*EXERCISE TEXT:*

####################

The Gender Budget Statement must be distinguished from adjacent fiscal concepts. It is not a separate or ring-fenced outcome budget; the figures it reports are accounting reclassifications of allocations that already appear under their respective demands for grants, not additional money. It differs from the Outcome Budget, which links outlays to measurable deliverables and targets rather than to beneficiary gender. It is also narrower than the broader practice of gender-responsive budgeting (GRB), of which the statement is only the disclosure layer—GRB additionally encompasses ex-ante gender analysis, expenditure tracking, and impact assessment that the annual statement alone does not perform. Finally, it should not be conflated with the Child Budget (Statement 12), which uses an analogous methodology for children below eighteen.
Persistent controversies attend the instrument. Critics, including the Comptroller and Auditor General and parliamentary committees, have noted that Part B's 30-per-cent attributions are frequently estimates rather than expenditure-tracked figures, inflating the headline without guaranteeing that women actually receive the imputed share. The statement reports allocations, not actuals, so it cannot by itself confirm utilisation or outcomes. The 2024–25 introduction of Part C, while widening coverage, drew the observation that lowering the reporting threshold mechanically raises the total without necessarily increasing women-directed spending. Coverage also remains incomplete because not all ministries maintain functioning Gender Budgeting Cells, and several large schemes resist gender disaggregation.

####################

*SUPPLIED MATERIAL:*
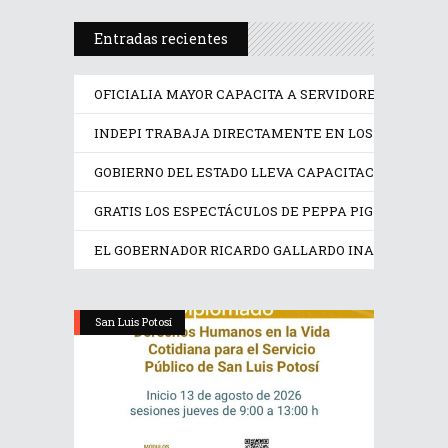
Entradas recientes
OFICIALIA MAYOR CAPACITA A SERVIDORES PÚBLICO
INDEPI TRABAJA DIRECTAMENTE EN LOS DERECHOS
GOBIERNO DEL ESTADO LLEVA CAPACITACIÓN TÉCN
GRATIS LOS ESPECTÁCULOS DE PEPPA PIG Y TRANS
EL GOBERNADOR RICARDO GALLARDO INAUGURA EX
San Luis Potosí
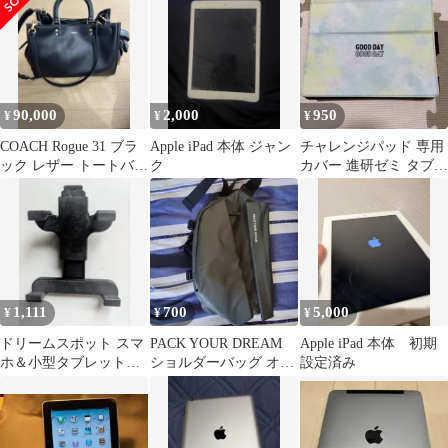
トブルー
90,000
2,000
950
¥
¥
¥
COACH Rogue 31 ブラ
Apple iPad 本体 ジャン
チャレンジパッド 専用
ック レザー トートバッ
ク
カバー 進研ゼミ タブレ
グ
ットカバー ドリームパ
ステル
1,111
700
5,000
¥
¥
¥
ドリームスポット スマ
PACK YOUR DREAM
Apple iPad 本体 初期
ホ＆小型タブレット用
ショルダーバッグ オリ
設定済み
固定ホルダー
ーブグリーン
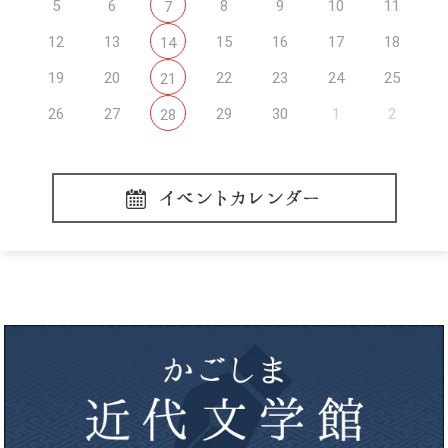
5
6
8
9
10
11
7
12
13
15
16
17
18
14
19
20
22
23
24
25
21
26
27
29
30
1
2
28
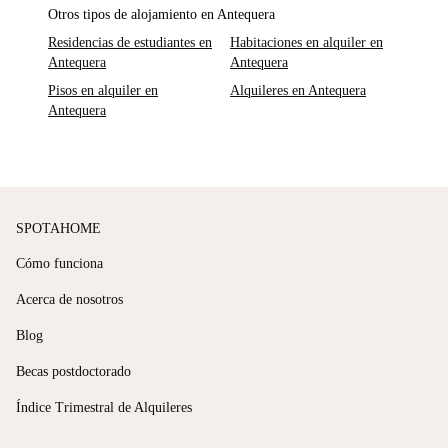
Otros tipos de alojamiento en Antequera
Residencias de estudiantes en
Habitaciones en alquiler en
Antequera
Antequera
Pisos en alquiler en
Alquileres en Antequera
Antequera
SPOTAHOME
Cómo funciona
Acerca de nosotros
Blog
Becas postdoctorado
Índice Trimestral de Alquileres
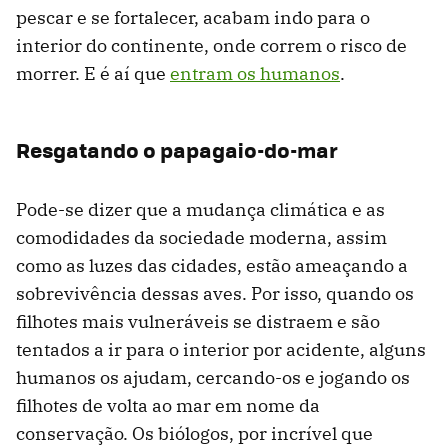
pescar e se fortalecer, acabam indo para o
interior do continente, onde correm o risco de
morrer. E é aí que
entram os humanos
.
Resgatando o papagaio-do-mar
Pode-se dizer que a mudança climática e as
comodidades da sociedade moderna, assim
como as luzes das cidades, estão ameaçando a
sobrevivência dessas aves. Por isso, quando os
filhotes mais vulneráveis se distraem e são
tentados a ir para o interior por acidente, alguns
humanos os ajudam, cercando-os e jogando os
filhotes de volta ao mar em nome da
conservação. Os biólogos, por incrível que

####################

*QUESTIONS TO ANSWER:*
(a) Name every activity that, according to the passage on the Gender Budget Statement, gender-responsive budgeting covers beyond the disclosure the annual statement provides.
(b) Write out the passage on the Gender Budget Statement word for word between "The Gender Budget" and "children below eighteen.", inclusive.
(c) Carry the passage on the Gender Budget Statement forward from its final sentence.

*ANSWERS IN ORDER:*
(a)
- Ex-ante gender analysis
- Expenditure tracking
- Impact assessment

(b)
The Gender Budget Statement must be distinguished from adjacent fiscal concepts. It is not a separate or ring-fenced outcome budget; the figures it reports are accounting reclassifications of allocations that already appear under their respective demands for grants, not additional money. It differs from the Outcome Budget, which links outlays to measurable deliverables and targets rather than to beneficiary gender. It is also narrower than the broader practice of gender-responsive budgeting (GRB), of which the statement is only the disclosure layer—GRB additionally encompasses ex-ante gender analysis, expenditure tracking, and impact assessment that the annual statement alone does not perform. Finally, it should not be conflated with the Child Budget (Statement 12), which uses an analogous methodology for children below eighteen.

(c)
For the working practitioner—whether a UPSC aspirant preparing General Studies Paper 1 and Paper 2, a desk officer in a finance or women-and-child department, or a researcher tracking the SDG 5 financing agenda—the Gender Budget Statement is the single authoritative annual record of how India quantifies public spending on women. Reading it correctly requires attention to the Part A/Part B/Part C distinction, awareness that the figures are allocations rather than expenditures, and an understanding that the document is a transparency and accountability tool rather than a guarantee of either. Used with that discipline, Statement 13 is indispensable for evaluating the gender dimension of the Union Budget and for comparing India's commitments against its disbursements.
Example
In the Union Budget for 2024–25, Finance Minister Nirmala Sitharaman's Gender Budget Statement (Statement 13) crossed ₹3 lakh crore for the first time, aided by the newly added Part C covering schemes with under 30 per cent women's allocation.
Frequently asked questions
Part A lists schemes that are 100 per cent women-specific, where the entire allocation targets women and girls. Part B lists pro-women schemes where women are intended beneficiaries of 30 to 99 per cent of the allocation, reporting only the attributed share rather than the full scheme outlay.